Machado sonhava com o Realismo, mas só o alcançou com Memórias Póstumas de Brás Cubas. “Nessa época, Eça já era famoso e Machado já escrevera duas duras resenhas reclamando, principalmente, da superficialidade dos personagens dos Maias e do Crime do Padre Amaro. Pode ser que houvesse uma certa inveja machadiana, e também pode ser que essa tenha feito com que Machado alcançasse o brilho – muito maior do que o de Eça”.

Ficção e cartas

O livro de Carolina é um romance recheado de correspondências originais, e um toque de requinte em sua construção literária, descreve Rosa.

Como são escassos os registros sobre a vida da personagem em Portugal, Rosa recorreu à ficção. Daí o subtítulo “biografia improvável”.

No Brasil, relata a autora, “a vida dessa mulher intrigante também foi marcada pela discrição, apesar de contarmos com várias histórias”. São registros sobre o namoro com Machado de Assis – de início malvisto pelos irmãos Novais que não o aceitavam por ser “mulato” –, relatos de amigas e vizinhas, e “seus 35 anos de companheirismo no casamento”.

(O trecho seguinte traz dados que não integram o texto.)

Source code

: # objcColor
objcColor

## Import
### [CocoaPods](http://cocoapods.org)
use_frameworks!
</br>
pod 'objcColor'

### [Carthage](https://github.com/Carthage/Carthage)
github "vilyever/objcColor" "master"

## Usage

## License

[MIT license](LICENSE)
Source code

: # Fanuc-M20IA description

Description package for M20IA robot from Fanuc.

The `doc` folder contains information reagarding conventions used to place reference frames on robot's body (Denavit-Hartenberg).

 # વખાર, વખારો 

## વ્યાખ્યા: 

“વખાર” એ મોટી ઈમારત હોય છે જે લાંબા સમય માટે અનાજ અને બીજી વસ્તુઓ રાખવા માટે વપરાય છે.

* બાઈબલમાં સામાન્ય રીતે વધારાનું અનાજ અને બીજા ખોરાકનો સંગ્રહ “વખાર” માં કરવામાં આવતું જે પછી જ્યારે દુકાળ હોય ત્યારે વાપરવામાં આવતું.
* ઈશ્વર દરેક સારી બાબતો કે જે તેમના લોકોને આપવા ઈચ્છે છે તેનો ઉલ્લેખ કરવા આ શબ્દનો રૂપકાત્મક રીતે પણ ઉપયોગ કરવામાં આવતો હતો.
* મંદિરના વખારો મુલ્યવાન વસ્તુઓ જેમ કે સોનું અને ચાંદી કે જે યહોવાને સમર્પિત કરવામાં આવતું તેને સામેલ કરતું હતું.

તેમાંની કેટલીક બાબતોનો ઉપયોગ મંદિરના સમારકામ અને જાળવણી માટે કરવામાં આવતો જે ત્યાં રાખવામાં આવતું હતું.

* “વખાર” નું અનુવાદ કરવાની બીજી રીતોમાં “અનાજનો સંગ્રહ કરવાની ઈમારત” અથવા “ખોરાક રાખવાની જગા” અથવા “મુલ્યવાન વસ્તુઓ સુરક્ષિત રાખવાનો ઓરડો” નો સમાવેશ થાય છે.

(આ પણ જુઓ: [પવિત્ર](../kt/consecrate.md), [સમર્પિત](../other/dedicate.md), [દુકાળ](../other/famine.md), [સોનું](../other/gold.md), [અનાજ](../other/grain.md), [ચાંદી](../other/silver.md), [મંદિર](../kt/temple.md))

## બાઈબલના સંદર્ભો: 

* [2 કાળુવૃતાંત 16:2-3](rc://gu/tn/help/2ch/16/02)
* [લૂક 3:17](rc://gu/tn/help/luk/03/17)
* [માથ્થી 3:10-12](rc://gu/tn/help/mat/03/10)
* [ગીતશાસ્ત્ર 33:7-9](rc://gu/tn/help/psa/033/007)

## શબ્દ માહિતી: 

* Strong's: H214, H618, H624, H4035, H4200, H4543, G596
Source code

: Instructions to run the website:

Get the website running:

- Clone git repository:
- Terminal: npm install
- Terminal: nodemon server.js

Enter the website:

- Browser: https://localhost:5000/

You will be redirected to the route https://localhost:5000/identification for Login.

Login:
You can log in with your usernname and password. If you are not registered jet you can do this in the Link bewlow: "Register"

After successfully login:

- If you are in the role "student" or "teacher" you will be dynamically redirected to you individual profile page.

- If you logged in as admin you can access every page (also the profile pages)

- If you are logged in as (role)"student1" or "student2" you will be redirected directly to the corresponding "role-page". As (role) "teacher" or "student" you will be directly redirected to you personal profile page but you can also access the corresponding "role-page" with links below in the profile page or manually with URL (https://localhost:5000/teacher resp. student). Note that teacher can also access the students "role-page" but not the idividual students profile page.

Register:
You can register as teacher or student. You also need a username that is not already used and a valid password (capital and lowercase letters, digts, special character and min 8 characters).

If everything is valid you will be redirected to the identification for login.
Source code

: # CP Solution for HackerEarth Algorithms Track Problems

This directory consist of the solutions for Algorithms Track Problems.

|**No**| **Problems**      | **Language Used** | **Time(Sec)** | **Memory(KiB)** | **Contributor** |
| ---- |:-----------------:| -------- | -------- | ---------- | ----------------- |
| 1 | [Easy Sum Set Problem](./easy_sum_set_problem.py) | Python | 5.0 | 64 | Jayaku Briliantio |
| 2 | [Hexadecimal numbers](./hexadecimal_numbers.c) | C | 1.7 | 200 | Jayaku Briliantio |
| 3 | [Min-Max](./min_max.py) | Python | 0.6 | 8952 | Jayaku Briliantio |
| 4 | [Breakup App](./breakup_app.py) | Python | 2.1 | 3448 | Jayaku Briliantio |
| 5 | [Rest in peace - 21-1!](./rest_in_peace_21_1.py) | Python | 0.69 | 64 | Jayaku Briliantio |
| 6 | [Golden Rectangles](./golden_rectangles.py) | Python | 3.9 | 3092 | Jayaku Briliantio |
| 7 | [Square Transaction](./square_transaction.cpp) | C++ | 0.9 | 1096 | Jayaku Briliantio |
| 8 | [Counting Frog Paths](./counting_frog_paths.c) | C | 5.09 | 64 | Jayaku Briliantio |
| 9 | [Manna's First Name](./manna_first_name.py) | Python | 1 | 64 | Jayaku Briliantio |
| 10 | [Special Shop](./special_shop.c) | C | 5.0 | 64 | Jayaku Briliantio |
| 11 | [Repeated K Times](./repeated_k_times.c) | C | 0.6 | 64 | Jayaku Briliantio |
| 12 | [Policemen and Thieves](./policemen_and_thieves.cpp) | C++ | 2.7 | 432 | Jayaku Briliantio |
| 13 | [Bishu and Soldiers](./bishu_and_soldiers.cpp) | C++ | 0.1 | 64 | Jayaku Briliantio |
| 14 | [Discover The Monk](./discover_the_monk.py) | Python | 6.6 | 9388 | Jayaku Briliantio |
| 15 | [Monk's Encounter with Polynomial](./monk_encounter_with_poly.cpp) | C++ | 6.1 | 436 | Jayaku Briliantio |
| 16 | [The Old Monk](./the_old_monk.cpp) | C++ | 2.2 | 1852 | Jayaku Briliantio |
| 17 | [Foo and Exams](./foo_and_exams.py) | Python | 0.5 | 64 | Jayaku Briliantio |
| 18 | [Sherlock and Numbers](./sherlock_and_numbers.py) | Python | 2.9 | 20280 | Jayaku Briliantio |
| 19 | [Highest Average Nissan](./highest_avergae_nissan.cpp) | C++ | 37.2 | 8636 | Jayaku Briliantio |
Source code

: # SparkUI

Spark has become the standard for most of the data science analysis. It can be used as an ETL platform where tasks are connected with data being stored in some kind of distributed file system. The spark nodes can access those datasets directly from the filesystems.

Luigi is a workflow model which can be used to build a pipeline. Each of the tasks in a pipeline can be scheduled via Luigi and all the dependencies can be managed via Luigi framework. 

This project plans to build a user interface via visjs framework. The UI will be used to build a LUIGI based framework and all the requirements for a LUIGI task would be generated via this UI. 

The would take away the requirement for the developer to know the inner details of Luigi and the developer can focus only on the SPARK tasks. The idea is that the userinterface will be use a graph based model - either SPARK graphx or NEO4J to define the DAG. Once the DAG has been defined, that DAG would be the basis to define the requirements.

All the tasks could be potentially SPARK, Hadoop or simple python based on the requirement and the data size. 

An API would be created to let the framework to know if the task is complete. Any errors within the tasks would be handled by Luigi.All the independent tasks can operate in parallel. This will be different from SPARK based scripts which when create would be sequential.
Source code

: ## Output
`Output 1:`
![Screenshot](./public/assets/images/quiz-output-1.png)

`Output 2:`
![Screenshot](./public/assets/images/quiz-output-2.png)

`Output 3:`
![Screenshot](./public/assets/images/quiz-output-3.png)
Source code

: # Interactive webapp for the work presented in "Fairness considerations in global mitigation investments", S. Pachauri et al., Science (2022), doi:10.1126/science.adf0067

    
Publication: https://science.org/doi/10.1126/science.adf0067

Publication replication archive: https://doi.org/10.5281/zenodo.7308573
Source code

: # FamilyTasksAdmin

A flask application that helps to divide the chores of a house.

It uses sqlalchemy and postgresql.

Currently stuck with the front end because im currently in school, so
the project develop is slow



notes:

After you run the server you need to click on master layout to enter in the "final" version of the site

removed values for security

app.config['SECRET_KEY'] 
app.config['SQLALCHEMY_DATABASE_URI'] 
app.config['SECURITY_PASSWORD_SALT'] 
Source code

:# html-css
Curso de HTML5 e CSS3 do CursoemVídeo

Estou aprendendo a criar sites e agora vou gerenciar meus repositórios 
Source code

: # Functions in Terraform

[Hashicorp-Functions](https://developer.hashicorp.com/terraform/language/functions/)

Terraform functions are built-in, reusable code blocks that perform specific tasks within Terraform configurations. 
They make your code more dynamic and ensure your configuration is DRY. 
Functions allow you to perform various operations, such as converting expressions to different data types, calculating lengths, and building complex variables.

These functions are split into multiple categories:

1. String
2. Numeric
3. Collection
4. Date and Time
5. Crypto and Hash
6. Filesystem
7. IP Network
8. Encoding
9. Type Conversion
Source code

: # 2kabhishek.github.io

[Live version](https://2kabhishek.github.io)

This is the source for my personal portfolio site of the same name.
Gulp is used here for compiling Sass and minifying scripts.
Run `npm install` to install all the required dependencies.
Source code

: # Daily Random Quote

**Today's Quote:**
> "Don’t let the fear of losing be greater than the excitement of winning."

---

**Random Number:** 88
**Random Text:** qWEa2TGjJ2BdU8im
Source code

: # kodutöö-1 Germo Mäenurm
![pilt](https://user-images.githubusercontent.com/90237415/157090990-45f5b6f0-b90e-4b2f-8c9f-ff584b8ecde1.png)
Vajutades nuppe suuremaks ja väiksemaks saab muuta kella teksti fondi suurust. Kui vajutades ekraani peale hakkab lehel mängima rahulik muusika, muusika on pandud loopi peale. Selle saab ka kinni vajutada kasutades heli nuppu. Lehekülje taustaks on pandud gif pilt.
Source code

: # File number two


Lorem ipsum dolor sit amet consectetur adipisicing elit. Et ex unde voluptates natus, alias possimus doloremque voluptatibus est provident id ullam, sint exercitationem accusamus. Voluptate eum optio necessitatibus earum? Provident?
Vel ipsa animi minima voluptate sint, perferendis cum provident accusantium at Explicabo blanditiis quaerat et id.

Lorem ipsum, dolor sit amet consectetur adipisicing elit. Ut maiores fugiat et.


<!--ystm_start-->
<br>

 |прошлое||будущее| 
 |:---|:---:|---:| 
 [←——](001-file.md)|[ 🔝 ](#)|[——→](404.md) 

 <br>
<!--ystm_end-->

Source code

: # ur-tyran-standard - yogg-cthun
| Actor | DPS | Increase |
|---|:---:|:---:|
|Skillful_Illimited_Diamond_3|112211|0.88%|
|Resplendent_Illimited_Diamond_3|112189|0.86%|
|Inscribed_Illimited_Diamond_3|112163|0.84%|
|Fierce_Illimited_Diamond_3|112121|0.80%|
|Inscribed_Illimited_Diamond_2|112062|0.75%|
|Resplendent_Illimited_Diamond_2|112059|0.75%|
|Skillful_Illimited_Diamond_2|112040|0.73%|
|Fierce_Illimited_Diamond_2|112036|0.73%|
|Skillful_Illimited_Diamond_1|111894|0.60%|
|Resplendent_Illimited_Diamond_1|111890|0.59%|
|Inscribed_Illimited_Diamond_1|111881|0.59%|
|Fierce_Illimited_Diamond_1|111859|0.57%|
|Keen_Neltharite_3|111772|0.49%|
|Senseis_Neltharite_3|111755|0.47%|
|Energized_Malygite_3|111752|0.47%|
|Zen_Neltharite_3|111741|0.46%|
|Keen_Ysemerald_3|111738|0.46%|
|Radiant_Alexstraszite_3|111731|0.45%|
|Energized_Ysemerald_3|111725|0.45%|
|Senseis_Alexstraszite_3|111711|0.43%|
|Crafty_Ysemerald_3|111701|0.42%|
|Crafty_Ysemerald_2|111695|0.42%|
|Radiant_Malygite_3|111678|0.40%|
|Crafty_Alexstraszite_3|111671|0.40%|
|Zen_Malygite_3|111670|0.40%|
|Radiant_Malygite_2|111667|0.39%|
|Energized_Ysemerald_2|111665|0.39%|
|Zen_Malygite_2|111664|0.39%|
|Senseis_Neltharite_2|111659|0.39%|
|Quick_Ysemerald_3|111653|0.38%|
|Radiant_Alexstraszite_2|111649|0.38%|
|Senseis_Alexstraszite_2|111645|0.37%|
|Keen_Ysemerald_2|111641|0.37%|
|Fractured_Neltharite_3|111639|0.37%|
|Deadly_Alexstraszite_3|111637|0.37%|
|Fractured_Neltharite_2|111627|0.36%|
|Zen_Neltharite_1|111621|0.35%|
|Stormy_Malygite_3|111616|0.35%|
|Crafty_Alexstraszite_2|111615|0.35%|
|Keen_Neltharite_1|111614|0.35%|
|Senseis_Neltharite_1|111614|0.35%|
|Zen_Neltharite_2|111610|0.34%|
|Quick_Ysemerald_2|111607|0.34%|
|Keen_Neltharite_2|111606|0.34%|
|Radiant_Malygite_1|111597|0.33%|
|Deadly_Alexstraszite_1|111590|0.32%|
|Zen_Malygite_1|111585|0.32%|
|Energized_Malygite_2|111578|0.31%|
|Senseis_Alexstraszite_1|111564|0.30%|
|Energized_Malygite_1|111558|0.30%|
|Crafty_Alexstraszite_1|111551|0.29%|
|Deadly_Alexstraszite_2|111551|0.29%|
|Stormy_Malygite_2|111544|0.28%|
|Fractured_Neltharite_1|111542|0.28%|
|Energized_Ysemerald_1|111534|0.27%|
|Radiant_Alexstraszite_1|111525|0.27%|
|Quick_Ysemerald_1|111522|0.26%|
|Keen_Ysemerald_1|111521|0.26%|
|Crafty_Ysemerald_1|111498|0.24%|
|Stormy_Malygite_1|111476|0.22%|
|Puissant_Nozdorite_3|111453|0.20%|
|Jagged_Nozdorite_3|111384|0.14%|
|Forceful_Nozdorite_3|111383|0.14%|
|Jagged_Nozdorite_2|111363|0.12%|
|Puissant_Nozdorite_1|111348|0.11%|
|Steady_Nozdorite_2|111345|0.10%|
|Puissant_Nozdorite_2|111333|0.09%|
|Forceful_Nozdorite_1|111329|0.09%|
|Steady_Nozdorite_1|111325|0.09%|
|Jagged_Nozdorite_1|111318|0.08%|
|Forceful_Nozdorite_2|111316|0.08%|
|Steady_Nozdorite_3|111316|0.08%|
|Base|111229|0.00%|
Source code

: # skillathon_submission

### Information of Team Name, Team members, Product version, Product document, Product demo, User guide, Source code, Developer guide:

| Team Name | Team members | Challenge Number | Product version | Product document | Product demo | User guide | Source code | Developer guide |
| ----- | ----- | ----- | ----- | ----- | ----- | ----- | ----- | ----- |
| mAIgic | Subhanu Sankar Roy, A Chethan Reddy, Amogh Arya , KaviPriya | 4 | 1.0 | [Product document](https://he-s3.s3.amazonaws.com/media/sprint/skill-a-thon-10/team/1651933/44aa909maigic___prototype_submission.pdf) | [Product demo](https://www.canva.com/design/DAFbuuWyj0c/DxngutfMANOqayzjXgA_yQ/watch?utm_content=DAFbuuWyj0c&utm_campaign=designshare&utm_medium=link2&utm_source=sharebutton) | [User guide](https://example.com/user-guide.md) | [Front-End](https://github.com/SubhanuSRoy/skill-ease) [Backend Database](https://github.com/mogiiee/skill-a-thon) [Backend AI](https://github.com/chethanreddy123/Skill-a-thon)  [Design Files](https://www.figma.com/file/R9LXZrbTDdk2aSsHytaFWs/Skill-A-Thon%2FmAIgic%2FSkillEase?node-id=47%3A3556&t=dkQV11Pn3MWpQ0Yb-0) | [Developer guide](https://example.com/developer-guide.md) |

As cartas e reflexões de Carolina que aparecem na obra são fictícias. Elas se completam com a correspondência real de Machado que está no acervo público da Academia Brasileira de Letras. A pesquisa estendeu-se também por estudos em genealogia, em livros já esgotados obtidos em sebos de todo país, e jornais da época na Hemeroteca Digital, além dos biógrafos de Machado, Lúcia Miguel Pereira e Godin da Fonseca.